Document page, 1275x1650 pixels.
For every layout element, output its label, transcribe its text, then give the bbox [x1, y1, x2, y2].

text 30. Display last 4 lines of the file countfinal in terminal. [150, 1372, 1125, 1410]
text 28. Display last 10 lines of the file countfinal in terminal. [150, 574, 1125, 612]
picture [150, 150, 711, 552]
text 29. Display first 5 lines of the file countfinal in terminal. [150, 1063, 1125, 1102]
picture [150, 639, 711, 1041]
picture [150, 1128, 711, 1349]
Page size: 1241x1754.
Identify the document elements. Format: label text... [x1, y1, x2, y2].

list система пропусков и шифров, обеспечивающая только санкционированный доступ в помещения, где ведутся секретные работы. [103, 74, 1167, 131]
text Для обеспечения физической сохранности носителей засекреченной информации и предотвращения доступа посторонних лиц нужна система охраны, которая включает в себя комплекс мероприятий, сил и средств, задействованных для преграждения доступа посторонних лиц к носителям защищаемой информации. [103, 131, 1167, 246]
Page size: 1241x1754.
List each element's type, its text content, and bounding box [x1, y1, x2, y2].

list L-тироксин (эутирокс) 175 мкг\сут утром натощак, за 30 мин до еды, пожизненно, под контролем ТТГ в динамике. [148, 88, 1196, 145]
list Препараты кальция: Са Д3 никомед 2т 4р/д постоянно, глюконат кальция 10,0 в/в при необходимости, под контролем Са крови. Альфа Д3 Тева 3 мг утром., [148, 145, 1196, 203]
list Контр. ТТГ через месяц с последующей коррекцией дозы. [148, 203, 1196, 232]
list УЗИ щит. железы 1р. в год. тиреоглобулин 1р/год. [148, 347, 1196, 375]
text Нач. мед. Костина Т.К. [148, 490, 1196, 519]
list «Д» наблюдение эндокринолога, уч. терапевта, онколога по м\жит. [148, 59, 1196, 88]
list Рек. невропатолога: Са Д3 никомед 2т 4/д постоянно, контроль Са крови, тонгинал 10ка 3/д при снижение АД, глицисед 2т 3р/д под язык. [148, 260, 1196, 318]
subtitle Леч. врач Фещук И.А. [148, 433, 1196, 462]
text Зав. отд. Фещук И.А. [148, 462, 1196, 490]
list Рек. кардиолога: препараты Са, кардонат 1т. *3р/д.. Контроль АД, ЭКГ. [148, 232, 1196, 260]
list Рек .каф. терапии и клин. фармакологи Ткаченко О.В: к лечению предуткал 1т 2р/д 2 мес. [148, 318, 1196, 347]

■ ■ ■ ■ ■ ■ ■

▸ **Work instruction**:
Exactly as written above, set down the whole listing again.

▸ **Completed task**:
Document page, 1275x1650 pixels.
For every layout element, output its label, transcribe its text, then give the bbox [x1, y1, x2, y2].

text 30. Display last 4 lines of the file countfinal in terminal. [150, 1372, 1125, 1410]
text 28. Display last 10 lines of the file countfinal in terminal. [150, 574, 1125, 612]
picture [150, 150, 711, 552]
text 29. Display first 5 lines of the file countfinal in terminal. [150, 1063, 1125, 1102]
picture [150, 639, 711, 1041]
picture [150, 1128, 711, 1349]
Page size: 1241x1754.
Identify the document elements. Format: label text... [x1, y1, x2, y2].

list система пропусков и шифров, обеспечивающая только санкционированный доступ в помещения, где ведутся секретные работы. [103, 74, 1167, 131]
text Для обеспечения физической сохранности носителей засекреченной информации и предотвращения доступа посторонних лиц нужна система охраны, которая включает в себя комплекс мероприятий, сил и средств, задействованных для преграждения доступа посторонних лиц к носителям защищаемой информации. [103, 131, 1167, 246]
Page size: 1241x1754.
List each element's type, its text content, and bounding box [x1, y1, x2, y2].

list L-тироксин (эутирокс) 175 мкг\сут утром натощак, за 30 мин до еды, пожизненно, под контролем ТТГ в динамике. [148, 88, 1196, 145]
list Препараты кальция: Са Д3 никомед 2т 4р/д постоянно, глюконат кальция 10,0 в/в при необходимости, под контролем Са крови. Альфа Д3 Тева 3 мг утром., [148, 145, 1196, 203]
list Контр. ТТГ через месяц с последующей коррекцией дозы. [148, 203, 1196, 232]
list УЗИ щит. железы 1р. в год. тиреоглобулин 1р/год. [148, 347, 1196, 375]
text Нач. мед. Костина Т.К. [148, 490, 1196, 519]
list «Д» наблюдение эндокринолога, уч. терапевта, онколога по м\жит. [148, 59, 1196, 88]
list Рек. невропатолога: Са Д3 никомед 2т 4/д постоянно, контроль Са крови, тонгинал 10ка 3/д при снижение АД, глицисед 2т 3р/д под язык. [148, 260, 1196, 318]
subtitle Леч. врач Фещук И.А. [148, 433, 1196, 462]
text Зав. отд. Фещук И.А. [148, 462, 1196, 490]
list Рек. кардиолога: препараты Са, кардонат 1т. *3р/д.. Контроль АД, ЭКГ. [148, 232, 1196, 260]
list Рек .каф. терапии и клин. фармакологи Ткаченко О.В: к лечению предуткал 1т 2р/д 2 мес. [148, 318, 1196, 347]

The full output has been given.